Ante los dolorosos eventos verificados este miércoles en la ciudad de Monterrey, una vez pasados el asombro y la consternación, queda solo espacio para el silencio y el dolor. De nada sirve indagar morbosamente en los detalles del hecho, airear el video, sugerir que fue anunciada en las redes sociales. Ante tan lamentable evento sólo cabe el dolor, el silencio, la oración. Los hechos trágicos nos enfrentan, de una manera más abrupta, frente a nuestra limitación como personas y, por lo tanto, como sociedad. Nos sacuden también, invitándonos a tomar medidas, pero con la desalentadora sospecha de que quizá ya es demasiado tarde: “Muerto el niño se tapa el pozo”, dice el refrán, y nunca más apropiado que en esta triste ocasión, cuando un adolescente acabó con su propia vida y atentó contra la de tres de sus compañeros y una profesora.
Al instante la noticia lo invadía todo, desde los medios informativos a las redes sociales. Se buscaba febrilmente información, se preguntaba a los “entendidos”, leyéndose opiniones de lo más pintorescas, como la de que la culpable del hecho “es la química del cerebro”, “la testosterona producida en la adolescencia que genera violencia” (curiosa respuesta, todos producimos testosterona, pero no solemos perpetrar masacres). Se buscan culpables, y viene el consabido auto-flagelo: “es la crisis familiar”, “es la crisis de la sociedad”, “son los juegos y las películas de video violentas”, “no se vive el plan de mochila segura” (¿qué clase de vida y de sociedad es aquella en donde se deben revisar las mochilas de los escolares para ver si no traerán un arma para asesinar a sus compañeros?).
Quizá en realidad se trate de la necesidad de “hacer algo” ante lo que se nos antoja absurdo y sinsentido, como suele ser el mal. Por lo menos sentimos que ofrecemos una respuesta, y que a partir de ahora estamos preparados para eventos de este género. Los niveles de respuesta son diferentes, desde aquellos que lo arreglan con el plan “mochila segura” hasta quienes intuyen que el problema es más profundo, encontrando sus raíces en las crisis familiares, la violencia social, el anonimato de las redes, las adicciones, depresiones, la soledad juvenil en medio de una cultura de la híper-comunicación.

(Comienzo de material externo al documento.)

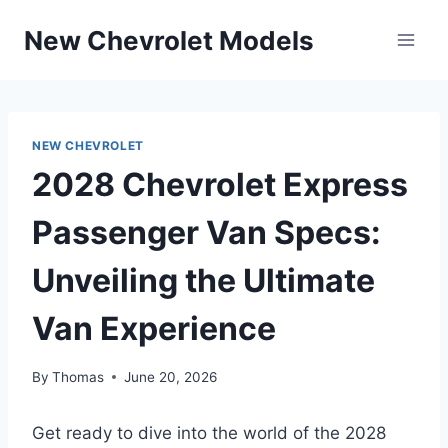
Skip
New Chevrolet Models
to
content
NEW CHEVROLET
2028 Chevrolet Express
Passenger Van Specs:
Unveiling the Ultimate
Van Experience
By
Thomas
June 20, 2026
Get ready to dive into the world of the 2028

Cabe suponer una actitud poco consecuente del Estado, y también de la sociedad: Mientras se discute si se debe o no legalizar la marihuana, cuando nada es más fácil de romper en la sociedad que un contrato matrimonial y por tanto la familia, cuando la familia viene a ser lo que el capricho de cada quien desee, cuando el deseo y el capricho son fuente de derecho, cuando se insiste demasiado en nuestros “derechos” pero poco se escucha hablar de nuestros “deberes”, quizá no debamos extrañarnos por obtener frutos como los cosechados el miércoles 18 de enero, simplemente es parte de lo que estábamos sembrando.
Ahora bien, un examen así de profundo es incómodo, y no hace falta ser profeta para adivinar que no se realizará. Necesitamos una respuesta, pero esa respuesta debe ser rápida, pues la sociedad olvida pronto. Esa respuesta debe ser además técnica y, sobre todo, no debe cuestionar nuestras formas de vida, las cuales en realidad no estamos dispuestos a cambiar. En realidad, somos impotentes ante ese gran engranaje. Querámoslo o no, nuestra sociedad está acostumbrada a ofrecer respuestas técnicas a problemas morales, por muchos motivos, entre otros, porque se avergüenza de reconocer la dimensión espiritual humana.
No sé. Personalmente prefiero que no se difunda una cultura de la desconfianza y de la sospecha. No me deja tranquilo resolverlo todo “revisando mochilas”. La verdad aquello supondría un profundo fracaso social, sucumbir a la necesidad de un estado policial. La respuesta cristiana, como siempre, ofrece una perspectiva más amplia y no se simplifica con rápidas respuestas técnicas. No las desprecia, pero sabe que no lo son todo, ni siquiera lo más importante. Invita a una renovación espiritual de la sociedad, la cual necesita dos escalones preliminares, sin la cual sería ficticia: renovar la familia y a la persona, dotándolas de una espiritualidad que llene de significado su existencia.
De otra parte, la fe constata también que el mal y el dolor están allí. Es el trigo y la cizaña del evangelio. En realidad, nunca podremos desterrarlos del todo, sólo Él lo hará al final de los tiempos. En ese sentido, las tragedias serán compañeras de nuestro caminar, y cuando nos enfrentamos con ellas abruptamente, nuestra respuesta es el dolor, el silencio y la oración: mirar al Cielo implorando misericordia para víctimas y victimarios, pidiendo la conversión de las personas.